## Text passage
The conservation area on the farm is one of the less well-known facts about A Taste of Paradise. When Tim and Andrea discovered there was a remnant rainforest area on the farm, they decided to lock the area up in a conservation agreement for perpetuity, thus preserving this untouched environment for the local native trees, shrubs, birds and animals.

The young people are introduced to the concept and educated in the need for preservation. We use several motion sensor cameras to capture images of the birds and animals that move around in this area. Over the years more indigenous plant species have been added to this fascinating plot of land providing more food and habitat choices.

Where there was once a vast area of rainforest on the coast, there is not much of it remaining. The rainforest gives a cool temperature with the canopy protecting some of the flora and fauna.

## Listed records
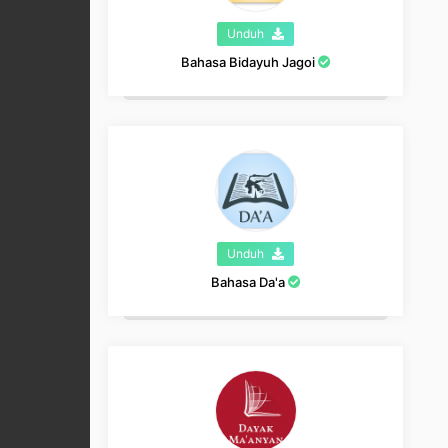
Unduh
Bahasa Bidayuh Jagoi
Unduh
Bahasa Da'a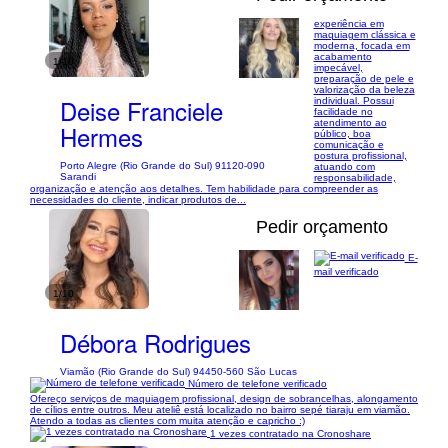
experiência em
maquiagem clássica e
moderna, focada em
acabamento
1/10
impecável,
preparação de pele e
valorização da beleza
Deise Franciele
individual. Possui
facilidade no
atendimento ao
Hermes
público, boa
comunicação e
postura profissional,
Porto Alegre (Rio Grande do Sul) 91120-090
atuando com
Sarandi
responsabilidade,
organização e atenção aos detalhes. Tem habilidade para compreender as
necessidades do cliente, indicar produtos de...
Pedir orçamento
E-
mail verificado
1/10
Débora Rodrigues
Viamão (Rio Grande do Sul) 94450-560 São Lucas
Número de telefone verificado
Ofereço serviços de maquiagem profissional, design de sobrancelhas, alongamento
de cílios entre outros. Meu ateliê está localizado no bairro sepé tiaraju em viamão.
Atendo a todas as clientes com muita atenção e capricho :)
1 vezes contratado na Cronoshare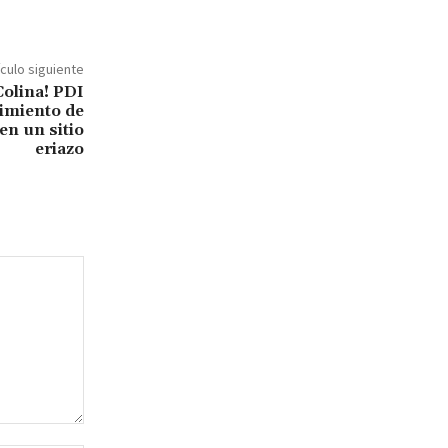
ículo siguiente
olina! PDI
imiento de
n un sitio
eriazo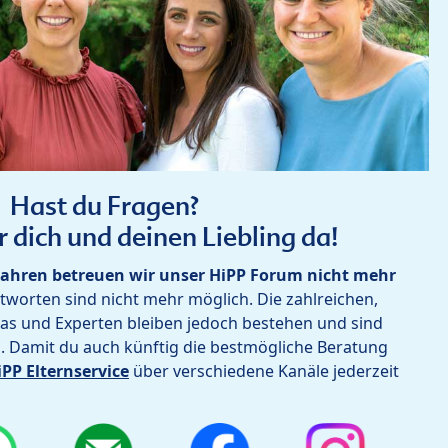
Hast du Fragen?
r dich und deinen Liebling da!
ahren betreuen wir unser HiPP Forum nicht mehr
worten sind nicht mehr möglich. Die zahlreichen,
as und Experten bleiben jedoch bestehen und sind
h. Damit du auch künftig die bestmögliche Beratung
iPP Elternservice
über verschiedene Kanäle jederzeit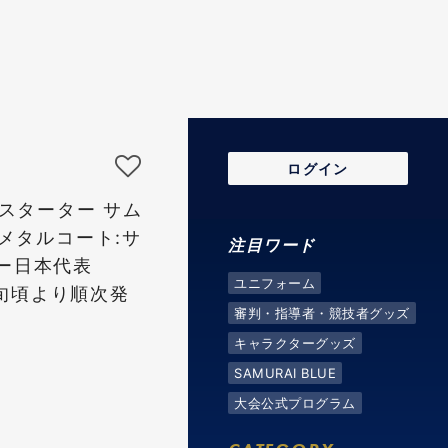
ログイン
 スターター サム
 メタルコート:サ
注目ワード
ー日本代表
ユニフォーム
月下旬頃より順次発
審判・指導者・競技者グッズ
キャラクターグッズ
SAMURAI BLUE
大会公式プログラム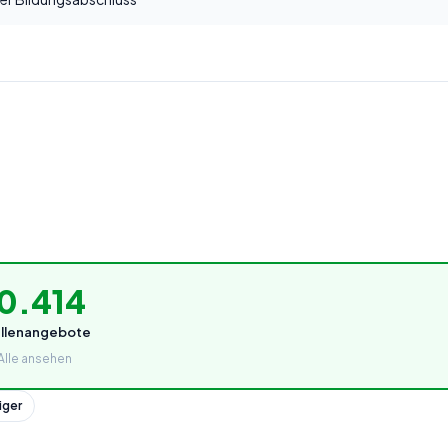
0.414
ellenangebote
Alle ansehen
iger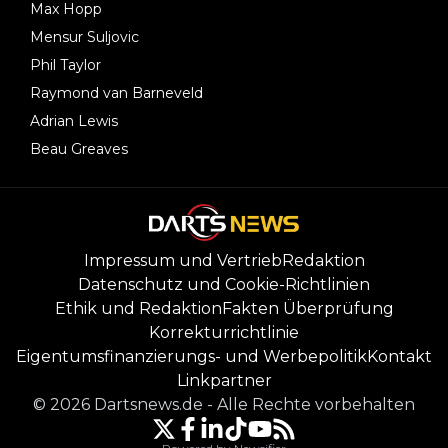
Max Hopp
Mensur Suljovic
Phil Taylor
Raymond van Barneveld
Adrian Lewis
Beau Greaves
Impressum und Vertrieb
Redaktion
Datenschutz und Cookie-Richtlinien
Ethik und Redaktion
Fakten Überprüfung
Korrekturrichtlinie
Eigentumsfinanzierungs- und Werbepolitik
Kontakt
Linkpartner
©
2026
Dartsnews.de
-
Alle Rechte vorbehalten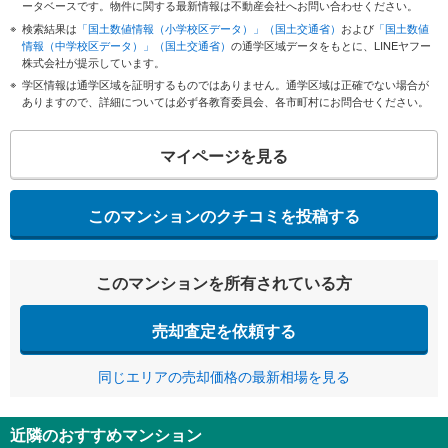
ータベースです。物件に関する最新情報は不動産会社へお問い合わせください。
検索結果は
「国土数値情報（小学校区データ）」（国土交通省）
および
「国土数値
情報（中学校区データ）」（国土交通省）
の通学区域データをもとに、LINEヤフー
株式会社が提示しています。
学区情報は通学区域を証明するものではありません。通学区域は正確でない場合が
ありますので、詳細については必ず各教育委員会、各市町村にお問合せください。
マイページを見る
このマンションのクチコミを投稿する
このマンションを所有されている方
売却査定を依頼する
同じエリアの売却価格の最新相場を見る
近隣のおすすめマンション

## Exercise aim
Copy the stretch of the conservation area text from "The conservation area" through "flora and fauna.", and swap "rainforest" for "bushland". The lines come from a separate source.

## Your solution
The conservation area on the farm is one of the less well-known facts about A Taste of Paradise. When Tim and Andrea discovered there was a remnant bushland area on the farm, they decided to lock the area up in a conservation agreement for perpetuity, thus preserving this untouched environment for the local native trees, shrubs, birds and animals.

The young people are introduced to the concept and educated in the need for preservation. We use several motion sensor cameras to capture images of the birds and animals that move around in this area. Over the years more indigenous plant species have been added to this fascinating plot of land providing more food and habitat choices.

Where there was once a vast area of bushland on the coast, there is not much of it remaining. The bushland gives a cool temperature with the canopy protecting some of the flora and fauna.